David Hurd is a composer, concert organist, choral director and educator. In a career that spanned 39 years, he served as Professor of Church Music and Organist, Director of Chapel Music, at the General Theological Seminary, Chelsea, New York City, until leaving that position in June, 2015.

Hurd is a native New Yorker who attended both the High School of Music and Art and the Juilliard School before finishing as an organ major at Oberlin College. His principal graduate work was undertaken in organ performance at the University of North Carolina, Chapel Hill. He has served as Assistant Organist of Trinity Church and St.

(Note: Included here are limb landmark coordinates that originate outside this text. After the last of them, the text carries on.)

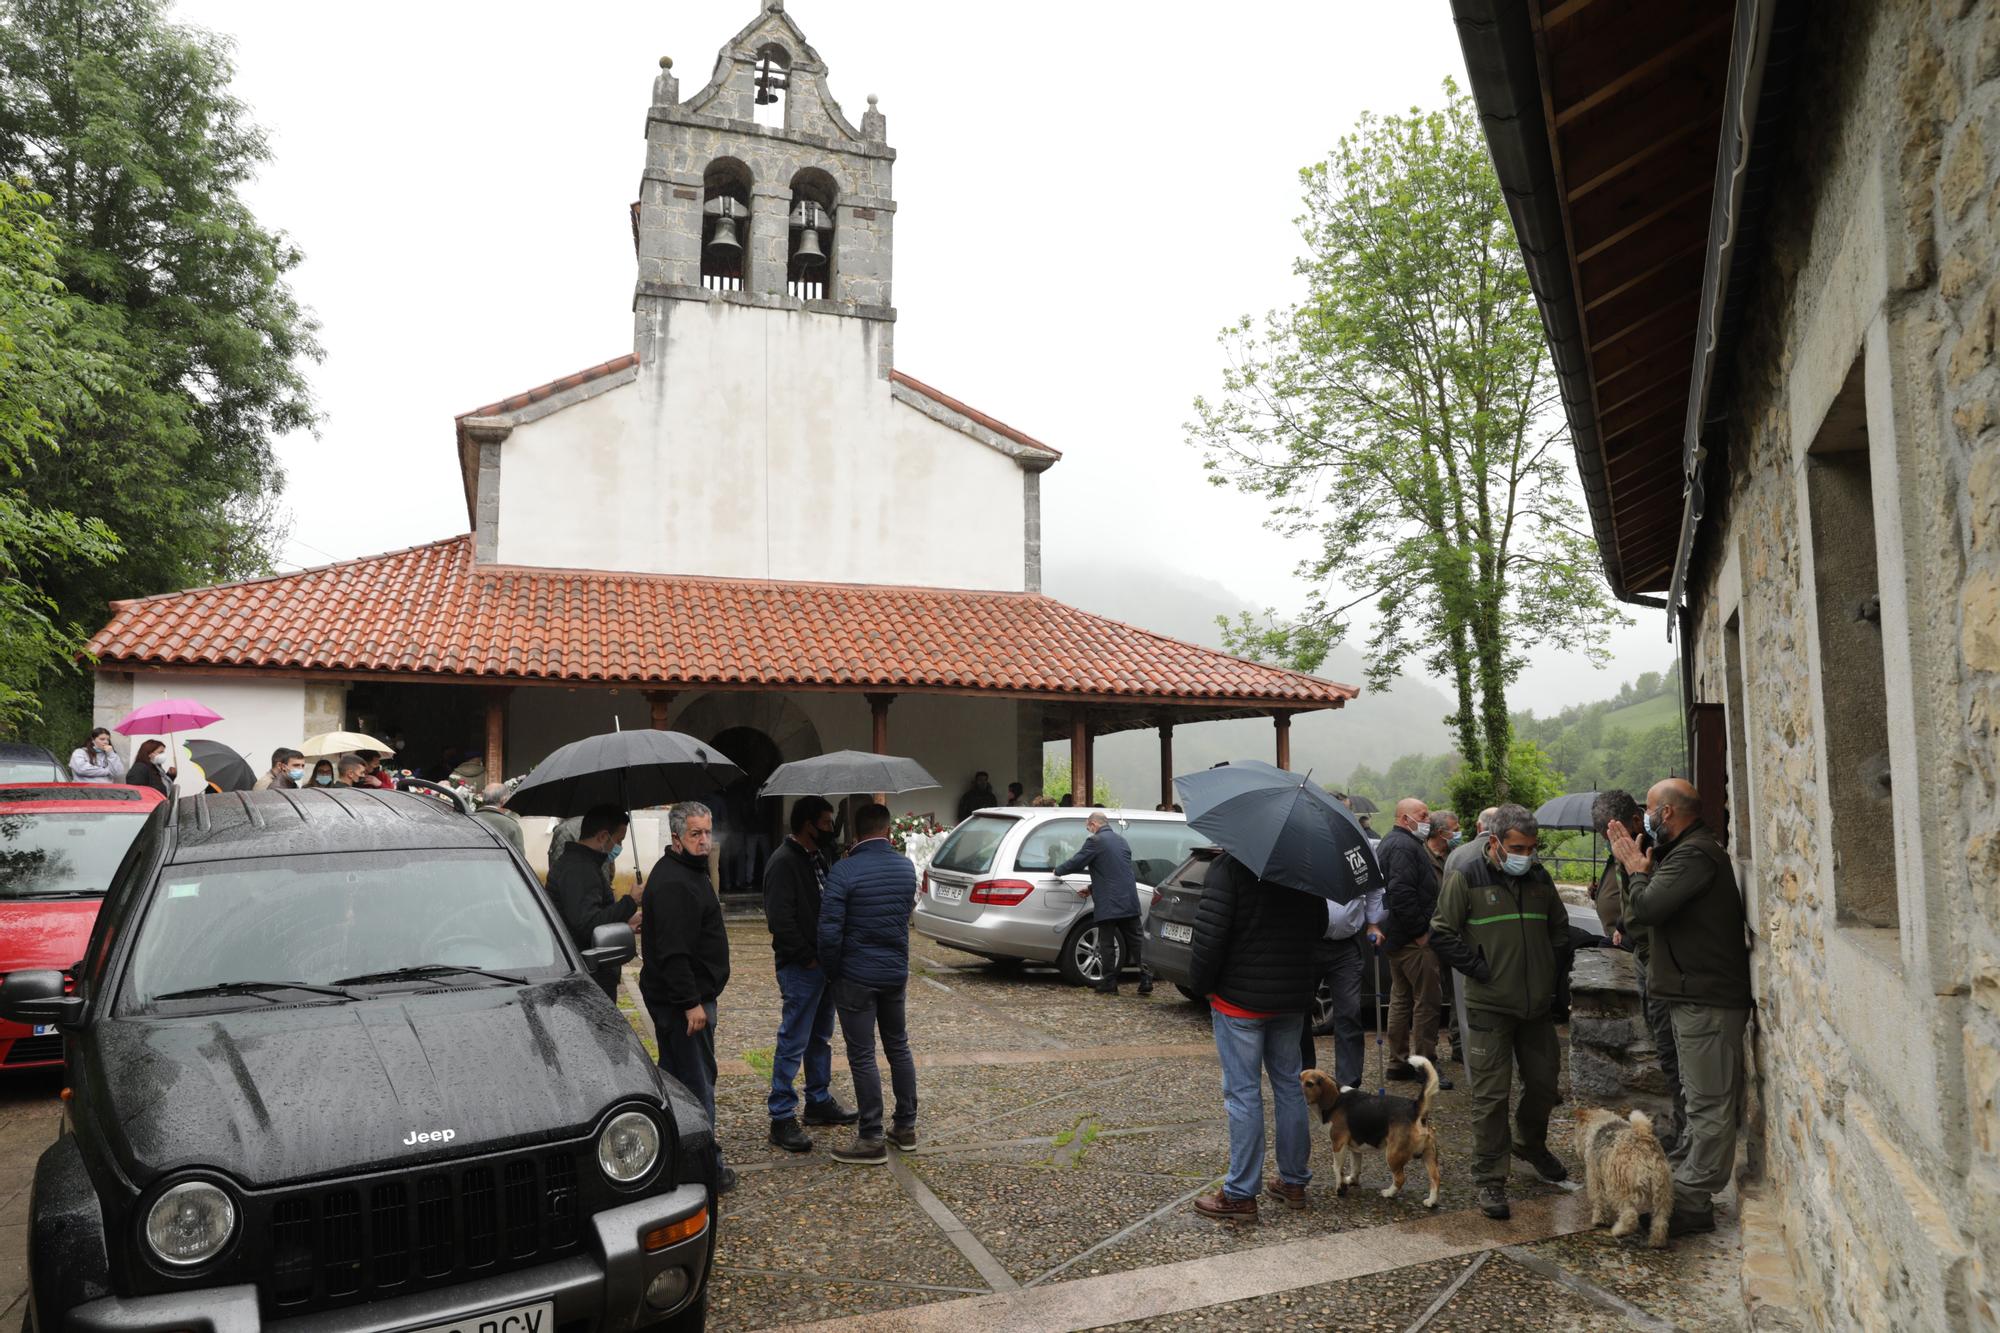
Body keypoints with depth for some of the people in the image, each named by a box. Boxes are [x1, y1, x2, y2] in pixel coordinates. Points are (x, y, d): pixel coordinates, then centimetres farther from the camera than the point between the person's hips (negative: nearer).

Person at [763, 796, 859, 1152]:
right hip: (800, 967, -9)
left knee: (821, 1038, 19)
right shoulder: (783, 863, -17)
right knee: (793, 1043, -4)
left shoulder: (821, 856, 12)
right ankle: (782, 1118, 3)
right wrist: (808, 958, -19)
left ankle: (819, 1101, 32)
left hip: (824, 962, 10)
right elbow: (780, 919, -22)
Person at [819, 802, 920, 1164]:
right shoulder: (906, 867, 2)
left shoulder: (843, 873, -17)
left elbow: (829, 932, -17)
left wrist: (831, 972, -5)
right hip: (896, 973, 6)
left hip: (856, 977, -6)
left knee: (862, 1057, 2)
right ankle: (906, 1127, 27)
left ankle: (872, 1139, 8)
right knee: (898, 1048, 18)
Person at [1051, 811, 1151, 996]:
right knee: (1135, 941, 11)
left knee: (1107, 944, 3)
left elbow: (1076, 863, -9)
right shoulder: (1121, 840, 18)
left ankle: (1109, 983, 7)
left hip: (1108, 904, -7)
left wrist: (1057, 871, 10)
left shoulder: (1095, 840, -8)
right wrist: (1093, 888, 29)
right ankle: (1146, 980, 6)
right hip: (1129, 901, 7)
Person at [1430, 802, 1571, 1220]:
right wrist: (1480, 970, -12)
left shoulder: (1540, 880, 7)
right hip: (1490, 1008, -5)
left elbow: (1560, 927, 22)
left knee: (1544, 1082, 17)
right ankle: (1490, 1180, 7)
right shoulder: (1467, 880, -9)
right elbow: (1442, 934, -8)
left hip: (1538, 1005, 5)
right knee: (1491, 1095, -2)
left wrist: (1550, 967, 10)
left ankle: (1531, 1145, 44)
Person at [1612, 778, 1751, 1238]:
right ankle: (1688, 1189, 29)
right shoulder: (1689, 850, 16)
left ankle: (1692, 1203, -1)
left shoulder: (1695, 854, -19)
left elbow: (1645, 908, -26)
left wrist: (1637, 870, -9)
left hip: (1708, 999, -11)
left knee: (1709, 1104, -5)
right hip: (1696, 996, 11)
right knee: (1702, 1099, 18)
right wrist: (1638, 866, 6)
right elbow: (1643, 913, 16)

Paul’s Chapel, and as Director of Music at the Church of the Intercession, All Saints Church, and the Church of the Holy Apostles, all in Manhattan. He joined General Seminary as the Director of Chapel Music in 1976 and was appointed Professor of Church Music and Organist in 1984.

David regularly works with congregations and organizations seeking to commission new anthems and organ works. His premieres include "Gloria, gloria," for 4-part choir and instrumental accompaniment, commissioned by the Boy's Choir of Harlem, and premiered at Avery Fisher Hall; "O the Depth of Love Divine," for 4-part choir, brass and organ, commissioned by The Rt. Rev. Neil Alexander, Bishop of Atlanta, and premiered at his consecration; and "Arioso & Final" for organ, commissioned by the Queens Chapter of the American Guild of Organists. "Sonata for Saxophone and Organ," commissioned by the Hall-Powers Duo, premiered in Ljubljana, Slovenia at the International Saxophone Congress in 2006.

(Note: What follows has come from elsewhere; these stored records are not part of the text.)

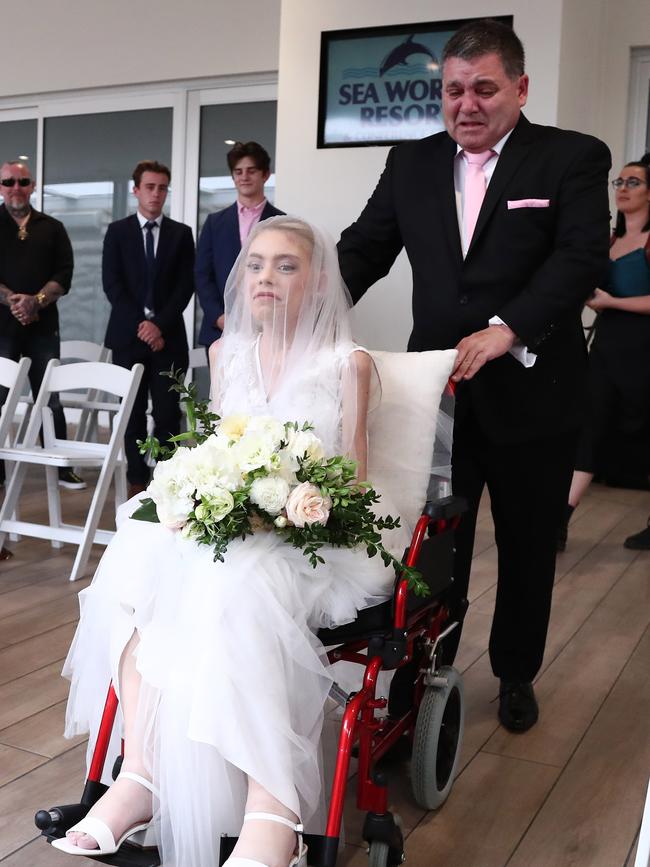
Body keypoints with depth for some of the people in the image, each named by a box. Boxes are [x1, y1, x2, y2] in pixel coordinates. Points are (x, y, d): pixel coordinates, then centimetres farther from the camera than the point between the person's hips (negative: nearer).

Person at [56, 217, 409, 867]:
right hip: (227, 521, 5)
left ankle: (271, 813, -36)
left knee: (231, 587, -36)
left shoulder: (347, 363, 0)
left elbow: (352, 477, 0)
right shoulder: (226, 353, 13)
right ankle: (140, 772, -29)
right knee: (142, 558, -26)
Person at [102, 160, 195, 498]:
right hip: (128, 333, 0)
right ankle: (137, 479, 10)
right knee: (133, 412, 4)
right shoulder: (117, 231, 8)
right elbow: (111, 283, 0)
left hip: (168, 335, 0)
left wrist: (160, 324, -11)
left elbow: (185, 285, 1)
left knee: (167, 413, -4)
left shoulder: (181, 233, 9)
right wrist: (139, 324, -10)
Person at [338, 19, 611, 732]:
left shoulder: (573, 158, -4)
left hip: (531, 391, -2)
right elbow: (364, 249, 3)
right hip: (439, 388, 2)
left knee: (527, 545, 14)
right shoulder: (412, 164, 7)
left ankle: (516, 675, 36)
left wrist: (507, 329, -30)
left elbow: (581, 257, -16)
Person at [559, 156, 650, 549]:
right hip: (606, 343, 7)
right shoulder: (613, 240, 15)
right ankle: (559, 523, -4)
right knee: (591, 428, 0)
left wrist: (609, 301, -17)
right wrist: (590, 295, 5)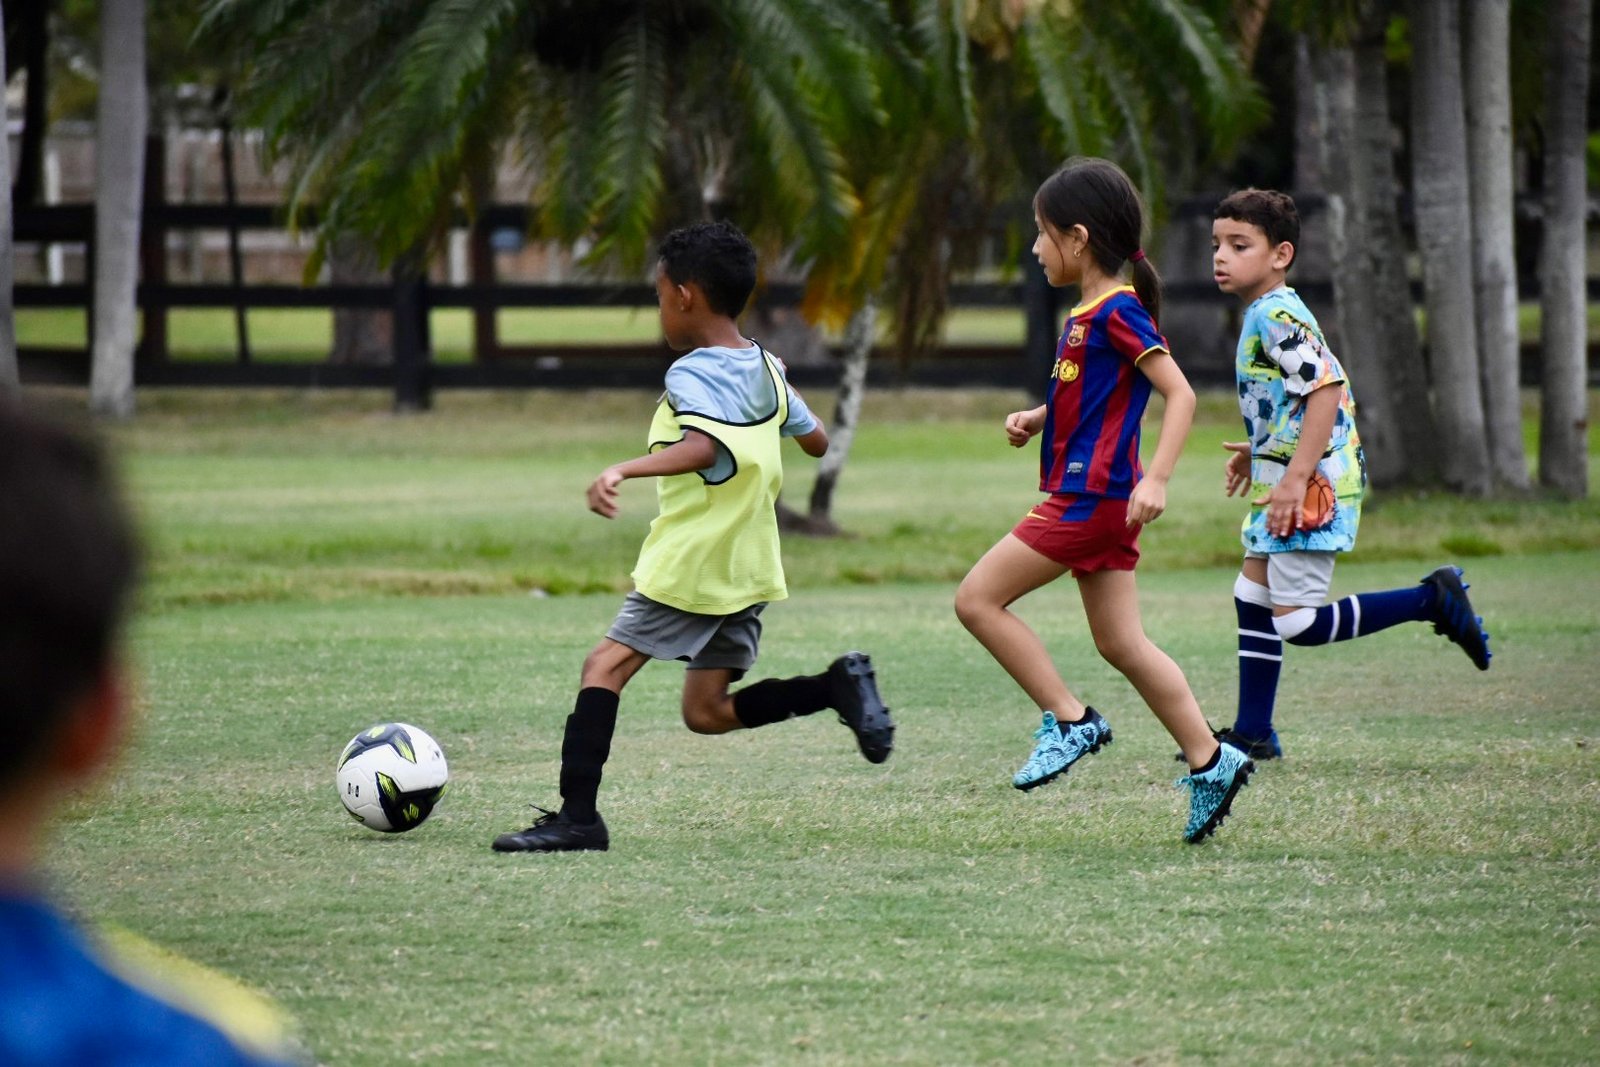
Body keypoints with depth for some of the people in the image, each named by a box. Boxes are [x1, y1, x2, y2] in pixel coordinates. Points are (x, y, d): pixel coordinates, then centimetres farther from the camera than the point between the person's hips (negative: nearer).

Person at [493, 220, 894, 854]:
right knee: (706, 711, 11)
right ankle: (839, 685, -4)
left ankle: (576, 815, -12)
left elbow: (701, 447, -32)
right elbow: (816, 442, 23)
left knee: (605, 666, -5)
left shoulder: (691, 375, -13)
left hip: (690, 562, -8)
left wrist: (624, 470, -44)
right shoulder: (767, 369, 11)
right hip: (747, 566, 8)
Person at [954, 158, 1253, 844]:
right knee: (1121, 643, 10)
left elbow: (1179, 393, -20)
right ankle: (1210, 761, 9)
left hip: (1092, 496, -10)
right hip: (1093, 498, 10)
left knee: (978, 598, -7)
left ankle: (1069, 721, -4)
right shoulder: (1087, 314, 14)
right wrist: (1035, 419, 12)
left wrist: (1156, 480, -28)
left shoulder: (1118, 312, -14)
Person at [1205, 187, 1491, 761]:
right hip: (1290, 483, 10)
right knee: (1252, 600, 12)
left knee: (1298, 622, -9)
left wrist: (1295, 477, -29)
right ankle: (1252, 734, 18)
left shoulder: (1277, 317, -17)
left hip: (1312, 487, -10)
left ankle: (1432, 600, -4)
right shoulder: (1267, 314, 14)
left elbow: (1327, 388, -27)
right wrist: (1259, 451, 29)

He holds honorary doctorates from Berkeley Divinity School at Yale, Seabury-Western Theological Seminary, and Church Divinity School of the Pacific, given in recognition of his contributions to sacred music. In 1977 he received first prizes in both organ performance and in organ improvisation from the International Congress of Organists—the only person to ever win both prizes in the same year.